Watchers report to Quentin about the numerous attacks on the Council around the world. Quentin confirms that the First Evil is responsible and orders the Watchers to prepare for their greatest challenge. Seconds later, the Watcher's Council headquarters explodes. In the Sunnydale High School basement, Spike is strapped to circular contraption and the robed figures cut designs into Spike's skin. The First talks to Spike and blames him for this happening to him. The First morphs into Buffy and she talks as she watches the Bringers raise the contraption and Spike up to the ceiling and turn Spike face-first over the seal. Spike's blood falls onto the seal and opens it. As the First explains, an older kind of vampire called a Turok-Han emerges.
Production details
Writing
Willow's enormous powers, even if she is not fully in control of them, forced the writers to figure out a way to keep her from being part of every fight. Else, she would burn alive (or undead) every foe she sees. Here, she is immediately knocked unconscious when the Bringers attack. The same plot device is used in "Get It Done".
Casting
Camden Toy also appears in the Season Four episode "Hush" as one of the "Gentlemen", in the Season Seven episode "Same Time, Same Place" as Gnarl, and in the Season Five Angel episode "Why We Fight" as "The Prince of Lies".
Cultural references
- The episode's title, "Never Leave Me", is a line from the song "Early One Morning", the trigger used by the First against Spike.

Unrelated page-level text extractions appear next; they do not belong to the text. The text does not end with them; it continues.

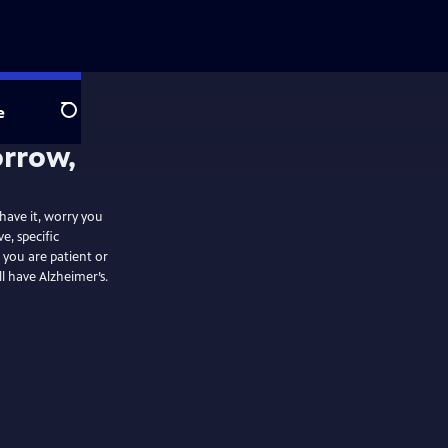
e
Search
orrow,
 have it, worry you
e, specific
 you are patient or
ll have Alzheimer’s.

- When Andrew is at the butcher shop, the butcher says "This is a butcher shop, Neo, we don't sell toothpaste," a reference to The Matrix and Andrew's new "look".
- As Andrew jumps to kill the piglet, he shouts "That'll do, Pig", a famous line from the movie Babe. He also directly references the sequel, Babe: Pig in the City, claiming it was "underrated".
- Andrew and the First in the guise of Warren use several Star Wars references.
- Anya references The Roy Rogers Show when asking if a trigger mentioned by Xander in the context of brainwashing is the horse.
- Travers' words are quoted from a September 9, 1941 speech by Winston Churchill, who in turn was paraphrasing the final two lines of the William Ernest Henley poem "Invictus".
- Spike's line "saw a man about a girl" is a reference to Good Will Hunting.
- Xander says that in the movies a sleeper agent "completes his task and either blows his head off or steals a submarine", possibly references to The Manchurian Candidate and the 1971 aborted-pilot Madame Sin respectively.
Continuity
Arc significance
- The headquarters of the Watchers' Council is destroyed, killing many of the Watchers including Nigel, Lydia and Quentin Travers.
- The Scoobies can finally place a name to the many faces of the season's Big Bad.
- Spike, the strongest fighter after Buffy, is kidnapped, which will force Buffy to take unpopular risks to save him.
- This is the first time that Willow and Andrew have seen each other since she tried to kill him in "Grave."